> WHAT TO PRODUCE: In the records below, find each line with the word "Μαλαγουζιά" and copy it.

> EXERCISE INPUTS:
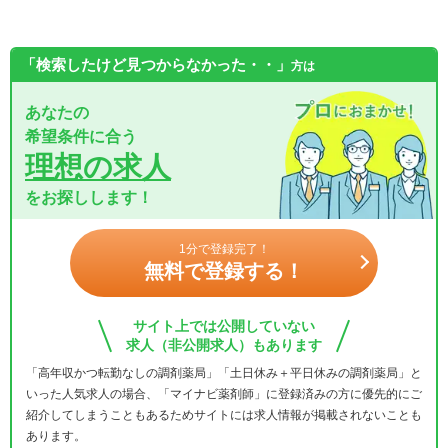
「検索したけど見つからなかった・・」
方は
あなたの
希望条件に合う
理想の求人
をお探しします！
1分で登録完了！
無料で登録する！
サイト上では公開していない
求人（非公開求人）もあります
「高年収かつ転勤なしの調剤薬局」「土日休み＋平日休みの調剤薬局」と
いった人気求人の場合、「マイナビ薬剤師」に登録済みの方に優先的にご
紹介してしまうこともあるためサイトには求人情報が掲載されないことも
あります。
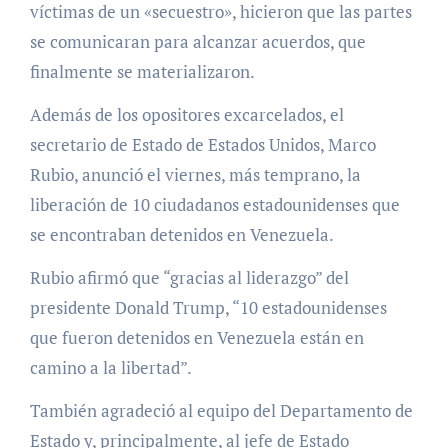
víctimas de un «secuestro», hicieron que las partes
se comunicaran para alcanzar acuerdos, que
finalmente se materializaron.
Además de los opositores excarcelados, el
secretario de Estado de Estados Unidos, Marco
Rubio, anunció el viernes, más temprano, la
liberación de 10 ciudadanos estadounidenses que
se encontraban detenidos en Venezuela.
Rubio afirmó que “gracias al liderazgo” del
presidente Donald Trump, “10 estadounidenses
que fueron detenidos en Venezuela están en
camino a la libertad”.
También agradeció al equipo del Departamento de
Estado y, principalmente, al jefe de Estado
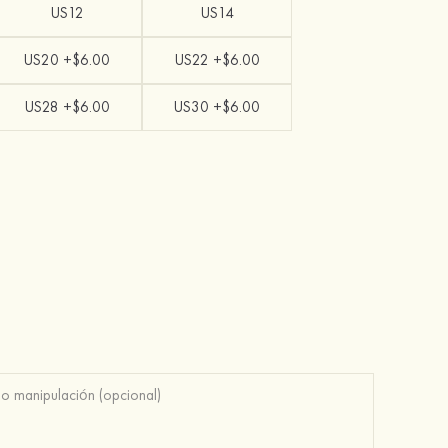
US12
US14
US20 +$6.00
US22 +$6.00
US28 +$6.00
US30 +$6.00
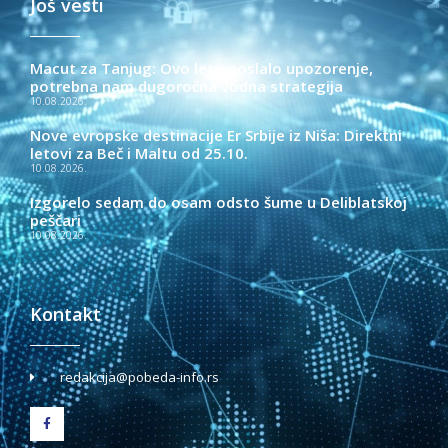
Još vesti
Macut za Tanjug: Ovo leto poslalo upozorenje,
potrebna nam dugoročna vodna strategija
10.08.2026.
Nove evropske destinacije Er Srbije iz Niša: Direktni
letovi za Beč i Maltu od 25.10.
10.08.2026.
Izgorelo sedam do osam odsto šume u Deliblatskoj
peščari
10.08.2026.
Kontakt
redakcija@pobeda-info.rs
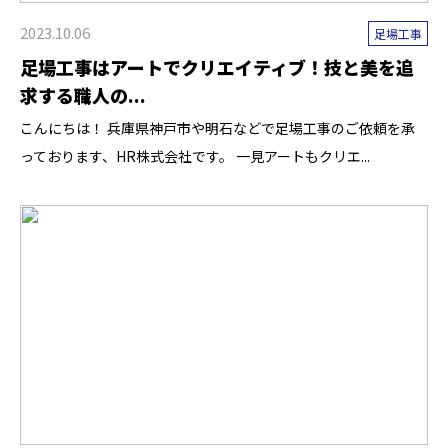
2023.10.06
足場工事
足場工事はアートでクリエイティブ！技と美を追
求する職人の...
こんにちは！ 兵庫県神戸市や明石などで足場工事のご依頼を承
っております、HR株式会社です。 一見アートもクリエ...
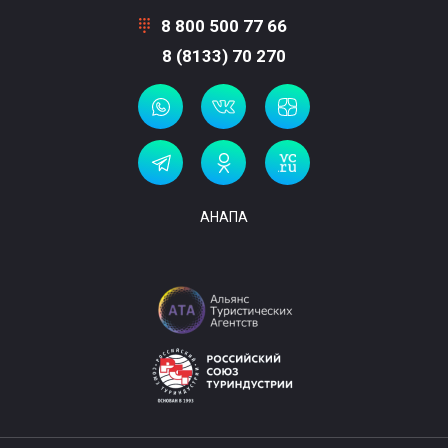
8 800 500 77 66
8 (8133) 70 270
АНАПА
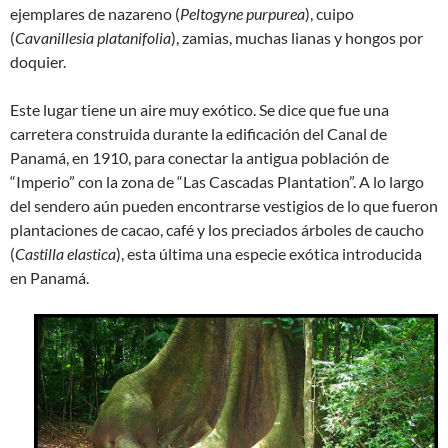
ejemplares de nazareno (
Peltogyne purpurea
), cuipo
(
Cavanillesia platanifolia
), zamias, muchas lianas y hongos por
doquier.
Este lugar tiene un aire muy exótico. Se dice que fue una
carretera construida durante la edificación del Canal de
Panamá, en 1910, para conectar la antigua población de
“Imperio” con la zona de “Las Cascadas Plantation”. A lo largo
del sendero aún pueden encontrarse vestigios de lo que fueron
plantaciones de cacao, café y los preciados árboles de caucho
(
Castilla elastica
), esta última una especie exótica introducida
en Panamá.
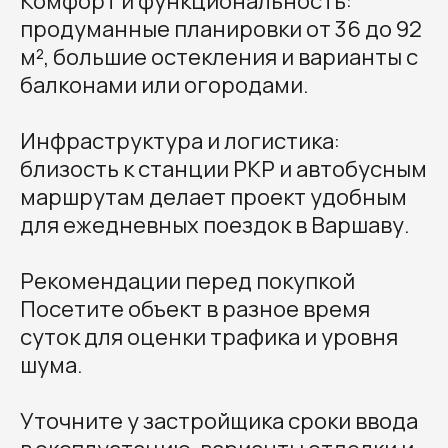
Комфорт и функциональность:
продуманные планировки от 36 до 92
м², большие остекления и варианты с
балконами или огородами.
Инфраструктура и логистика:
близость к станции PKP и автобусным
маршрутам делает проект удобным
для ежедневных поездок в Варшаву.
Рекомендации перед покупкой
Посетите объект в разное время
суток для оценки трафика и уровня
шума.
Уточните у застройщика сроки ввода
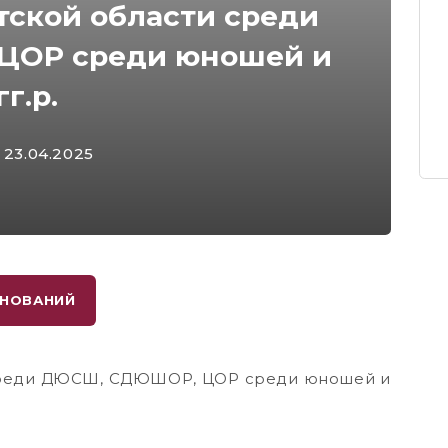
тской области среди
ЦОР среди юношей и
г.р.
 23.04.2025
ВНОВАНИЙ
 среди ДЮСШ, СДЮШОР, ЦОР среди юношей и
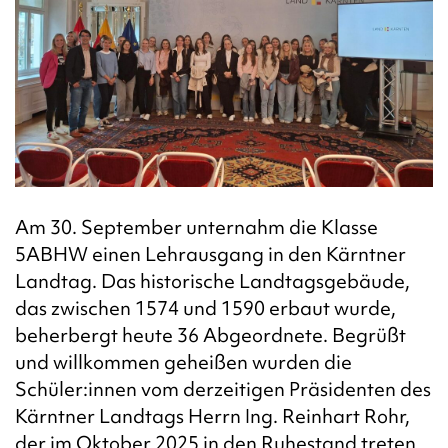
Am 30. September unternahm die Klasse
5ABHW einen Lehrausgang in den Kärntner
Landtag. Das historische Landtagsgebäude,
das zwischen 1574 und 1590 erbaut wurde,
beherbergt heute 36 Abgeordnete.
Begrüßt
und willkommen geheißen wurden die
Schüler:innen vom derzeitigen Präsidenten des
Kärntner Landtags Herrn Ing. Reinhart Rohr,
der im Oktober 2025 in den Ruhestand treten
* * *
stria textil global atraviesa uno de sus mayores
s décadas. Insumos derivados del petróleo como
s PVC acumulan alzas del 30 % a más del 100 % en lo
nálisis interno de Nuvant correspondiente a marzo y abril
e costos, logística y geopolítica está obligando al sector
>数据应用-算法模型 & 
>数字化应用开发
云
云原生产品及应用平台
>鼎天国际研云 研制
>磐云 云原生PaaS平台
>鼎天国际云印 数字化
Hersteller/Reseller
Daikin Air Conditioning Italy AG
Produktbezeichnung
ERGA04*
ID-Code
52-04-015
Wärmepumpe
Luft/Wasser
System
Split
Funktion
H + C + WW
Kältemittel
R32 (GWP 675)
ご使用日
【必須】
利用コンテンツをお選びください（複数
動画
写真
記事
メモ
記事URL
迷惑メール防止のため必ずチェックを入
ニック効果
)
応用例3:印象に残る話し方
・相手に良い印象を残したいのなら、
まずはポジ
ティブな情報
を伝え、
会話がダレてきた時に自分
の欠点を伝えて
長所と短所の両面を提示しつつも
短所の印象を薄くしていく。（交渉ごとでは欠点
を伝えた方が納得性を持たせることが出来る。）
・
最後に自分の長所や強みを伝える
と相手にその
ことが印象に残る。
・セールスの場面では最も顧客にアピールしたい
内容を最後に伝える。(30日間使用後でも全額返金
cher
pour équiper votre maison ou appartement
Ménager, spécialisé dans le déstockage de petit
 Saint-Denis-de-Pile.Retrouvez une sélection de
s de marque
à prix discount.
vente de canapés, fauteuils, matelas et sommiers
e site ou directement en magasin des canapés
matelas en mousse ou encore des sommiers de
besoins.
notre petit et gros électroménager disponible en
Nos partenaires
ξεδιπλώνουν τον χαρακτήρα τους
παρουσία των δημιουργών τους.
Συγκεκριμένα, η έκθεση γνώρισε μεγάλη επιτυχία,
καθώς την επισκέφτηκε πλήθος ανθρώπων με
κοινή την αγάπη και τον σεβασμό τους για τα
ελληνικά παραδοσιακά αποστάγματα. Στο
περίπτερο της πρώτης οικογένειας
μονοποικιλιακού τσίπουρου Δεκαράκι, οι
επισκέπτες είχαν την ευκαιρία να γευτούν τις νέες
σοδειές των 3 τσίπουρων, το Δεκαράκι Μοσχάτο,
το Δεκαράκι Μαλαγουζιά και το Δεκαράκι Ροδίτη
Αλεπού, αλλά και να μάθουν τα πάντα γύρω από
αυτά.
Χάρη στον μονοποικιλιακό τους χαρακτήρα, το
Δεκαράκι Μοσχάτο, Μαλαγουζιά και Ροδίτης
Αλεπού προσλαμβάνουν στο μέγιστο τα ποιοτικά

> RESPONSE BOX:
το Δεκαράκι Μαλαγουζιά και το Δεκαράκι Ροδίτη
Δεκαράκι Μοσχάτο, Μαλαγουζιά και Ροδίτης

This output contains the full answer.